SilverSpoon, please don't take offense to my question. But is your husband from a different culture than you? Was he raised in another country? Or does he come from a different religion, one that is very observant in their beliefs? The reason I ask, is, my wife comes from a different culture and I had some run ins with her mother when we first got married.

I don't understand why a wife or husband will not go to couple's therapy? My wife is the same way. It really shows a lack of respect for the relationship.


----------



## MattMatt (May 19, 2012)

Mr.StrongMan said:


> SilverSpoon, please don't take offense to my question. But is your husband from a different culture than you? Was he raised in another country? Or does he come from a different religion, one that is very observant in their beliefs? The reason I ask, is, my wife comes from a different culture and I had some run ins with her mother when we first got married.
> 
> I don't understand why a wife or husband will not go to couple's therapy? My wife is the same way. It really shows a lack of respect for the relationship.


Some cultures do not do counselling, etc.

There are variations, however, some are more "liberal" and accept modern ideas like counselling. But others are more "traditional" and do not.


----------



## silverspoon (Dec 21, 2016)

@Emerging Buddist, he is an atheist. Not spiritual, not religious. He has so much anger in him and seems he was taught not to share as a child- hence refuses to speak with anyone. Friends and family (outside of parents) are offlimit. Since childhood he has been taught, it seems, that going to a counsellor is pointless and all the problems can be solved by parents. So he thinks that they are pretty much useless. I cannot drag him because he will not listen anyways. As far as what supports his pride, its his parents. They pretty much tell him that everything he says and does it absolutely the right thing to do. They are the chains. Its a vicious circle.


----------



## silverspoon (Dec 21, 2016)

@Mr.StrongMan , same culture same country, same religion. But the thought process is archaic. Its ironic because my MIL is a family court lawyer. Of all people she should be the one asking us to meet a counsellor, but she has said time and again that they are useless and she can counsel us better- ha.


----------



## Mr.StrongMan (Feb 10, 2016)

silverspoon said:


> @Mr.StrongMan , same culture same country, same religion. But the thought process is archaic. Its ironic because my MIL is a family court lawyer. Of all people she should be the one asking us to meet a counsellor, but she has said time and again that they are useless and she can counsel us better- ha.
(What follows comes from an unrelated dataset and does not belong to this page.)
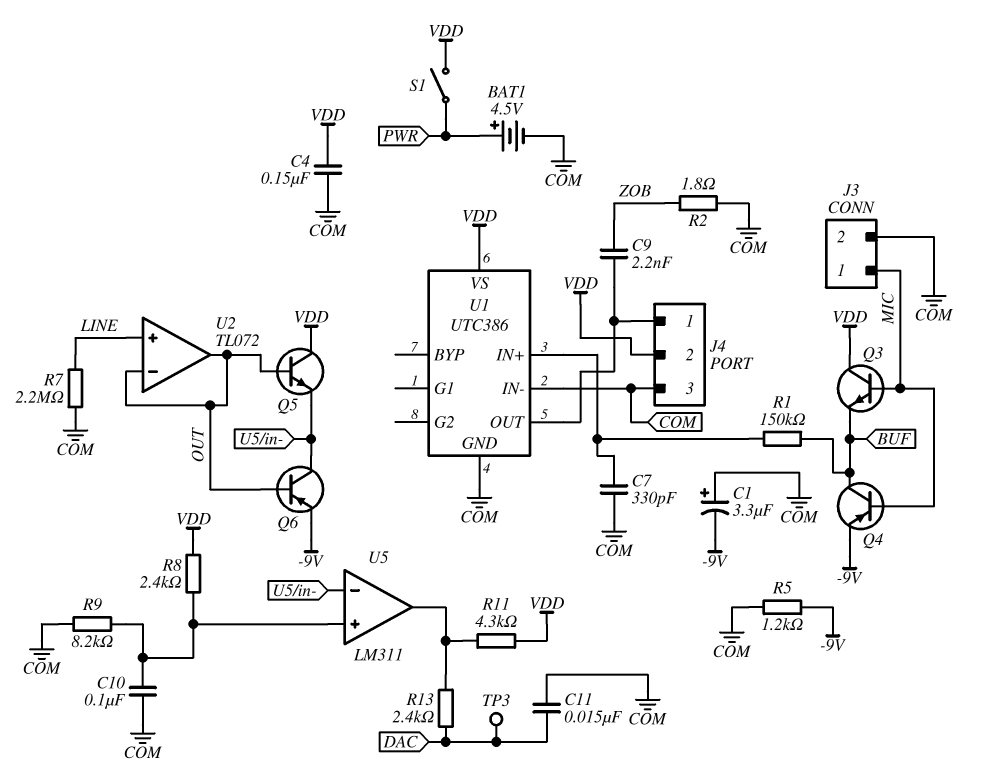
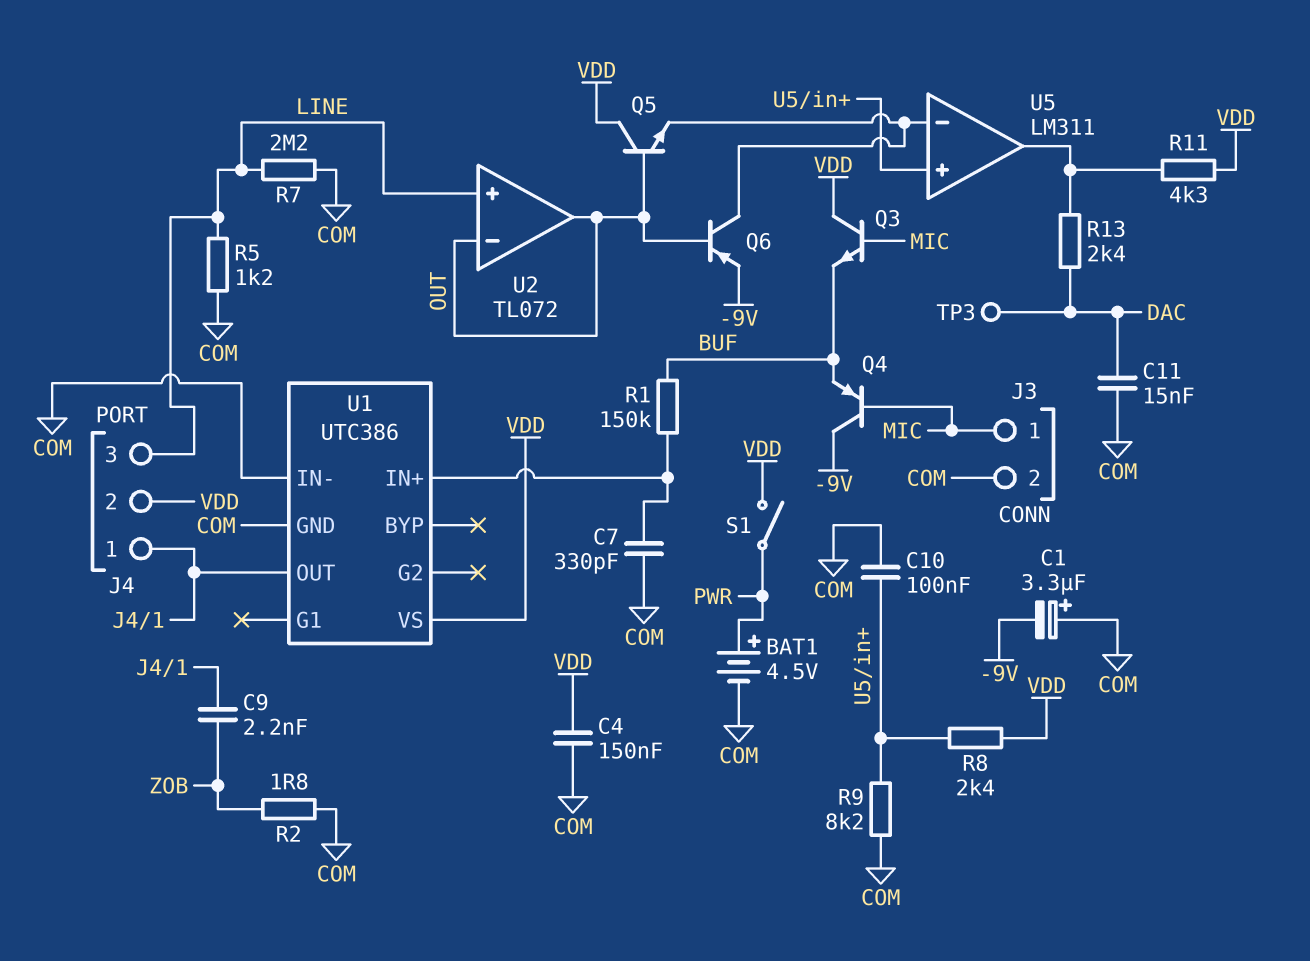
J4 pin 3: COM -> LINE
Q4: PNP (B MIC, C BUF, E -9V) -> PNP (B MIC, C -9V, E BUF)
R5: 1.2k (-9V, COM) -> 1.2k (COM, LINE)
Well there lies your problem. She's a court lawyer. And the arrogance of her saying she can counsel you! There lies your problem!


----------



## silverspoon (Dec 21, 2016)

@Mr.StrongMan yep. However she has such strong control over her son, that he is believes that she is right. I have no clue how to get out of this mess. Ofcourse I am the bad one because I ignore all her advises


----------



## Emerging Buddhist (Apr 7, 2016)

Viscous indeed... but a circle flawed becomes out of balance and beats itself to death in imbalance.

With little spirituality, there is little chance for calm... may I ask if you are spiritual in any belief or are you truly atheist as he? Many times we let go of faiths to conform in marriage, but there is still a spark maintained within.

Your MIL being skilled in family courts and being proud to such a measure leaves you little room for even-handed negotiation. Since there is little influence you will have in pleading your case for counseling with such an ability to sway her son, and her belief such counseling is worthless, perhaps it is best for your to begin counseling for yourself alone... have you considered this?

If you were to seek counseling on your own, where does your safety lie? If you were to share with him that you are going to go on your own would there be violence on his part outside of angry verbal outbursts? I am sure he will dislike you having more words from others to guide you, even if they are learned words.

That's the problem with a hardened heart, it is poorly set to absorb anything of a value that can soften it... 

In the end, it is all about the choices you make for you, especially since that ais all you can possibly control. 

Boundaries are important, but you should be aware their impact if used... a successful boundary is also a safe one, free to exercise and still protect you from harm.

If you were to choose one thing for you to make better that would improve your heart and mind for what you face, what would it be?


----------



## MattMatt (May 19, 2012)

silverspoon said:


> @Emerging Buddist, he is an atheist. Not spiritual, not religious. He has so much anger in him and seems he was taught not to share as a child- hence refuses to speak with anyone. Friends and family (outside of parents) are offlimit. Since childhood he has been taught, it seems, that going to a counsellor is pointless and all the problems can be solved by parents. So he thinks that they are pretty much useless. I cannot drag him because he will not listen anyways. As far as what supports his pride, its his parents. They pretty much tell him that everything he says and does it absolutely the right thing to do. They are the chains. Its a vicious circle.


So he doesn't worship a God, he worships his parents, instead? :slap:


----------